Gil-galad combed the hair he had mussed with his excited clutching, replacing it to cover the ears that he liked to think he alone has seen this closely. “Is it well enough between us to part like this now? We can talk more later.”

“Yes, yes.” Elrond reconvened the chaste embrace that went off trail last time they made the attempt. “I will be hard to find until tonight, but think nothing of it – several things fell onto the last day’s agenda for me. There is to be a small send-off amongst the staff after dark, you should join us of course.”

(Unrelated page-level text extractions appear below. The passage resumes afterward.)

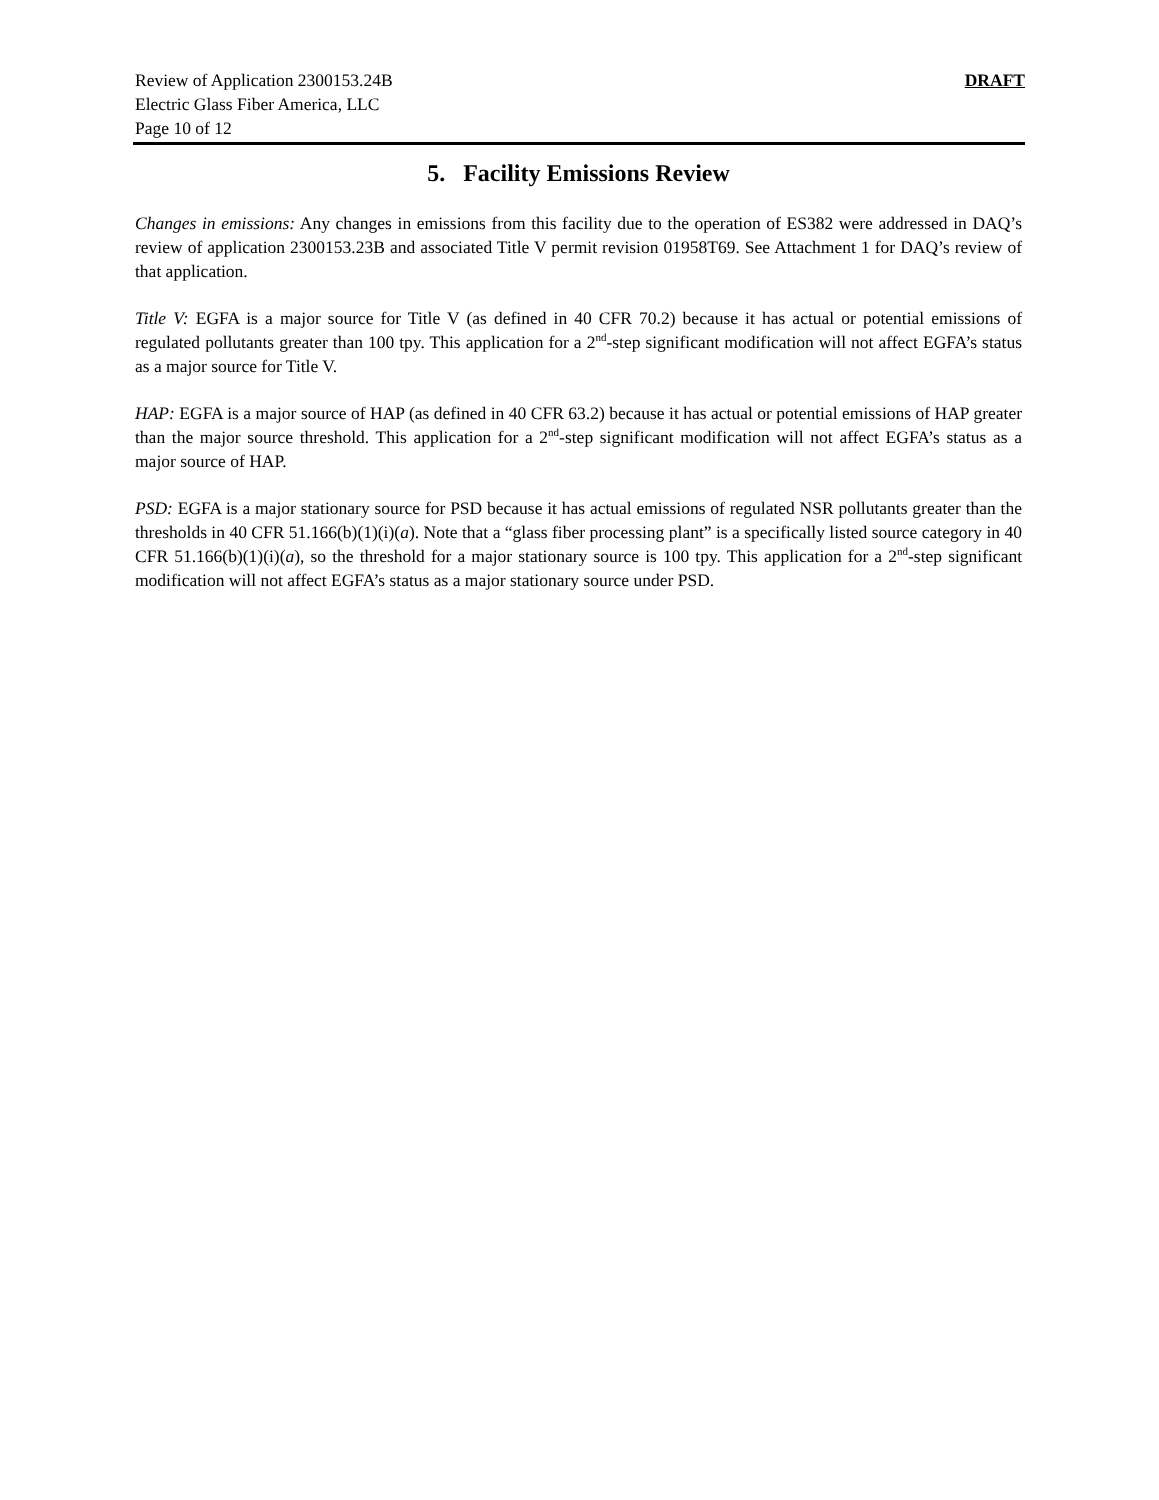Review of Application 2300153.24B
Electric Glass Fiber America, LLC
Page 10 of 12
DRAFT
5. Facility Emissions Review
Changes in emissions: Any changes in emissions from this facility due to the operation of ES382 were addressed in DAQ’s review of application 2300153.23B and associated Title V permit revision 01958T69. See Attachment 1 for DAQ’s review of that application.
Title V: EGFA is a major source for Title V (as defined in 40 CFR 70.2) because it has actual or potential emissions of regulated pollutants greater than 100 tpy. This application for a 2<sup>nd</sup>-step significant modification will not affect EGFA’s status as a major source for Title V.
HAP: EGFA is a major source of HAP (as defined in 40 CFR 63.2) because it has actual or potential emissions of HAP greater than the major source threshold. This application for a 2<sup>nd</sup>-step significant modification will not affect EGFA’s status as a major source of HAP.
PSD: EGFA is a major stationary source for PSD because it has actual emissions of regulated NSR pollutants greater than the thresholds in 40 CFR 51.166(b)(1)(i)(a). Note that a “glass fiber processing plant” is a specifically listed source category in 40 CFR 51.166(b)(1)(i)(a), so the threshold for a major stationary source is 100 tpy. This application for a 2<sup>nd</sup>-step significant modification will not affect EGFA’s status as a major stationary source under PSD.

“Bellcrist invited me, and I shall.”

They stood up, straightened their clothes, and assumed the visage of compatriots and dignitaries. With unspoken understanding of the unspoken plan, Elrond nodded from the door before letting himself out. Gil-galad would wait whatever he deemed an unsuspicious amount of time amounted to before leaving separately. He reflected wryly that considering their agreement not to have an affair, they were rather natural at practicing how to conceal one. As he waited, he paced the room, finding himself in front of a mirror where he paused to interrogate its reflection. This would be the last instance of wavering self-restraint, he decided, even as the taste of shared passion still lingered in his mouth – from now on he resolved to be steadfast and virtuous. (Did he truly call Elrond his favourite aloud?) The irregular mood between them after his first lapse was proof positive that their working relationship suffered from the interference of carnal frivolity, and Elrond is a political ally that the High King could not afford to put at risk. Now that ruffled feathers were smoothed, they must carry on in brotherly companionship, as it had been at the start. Before he ever touched his hair or tasted his lips or felt his body or yearned to coax sounds of pleasure from his mouth.

Gil-galad sighed, looking away from himself and looking within himself to find the fortitude to obey his own command.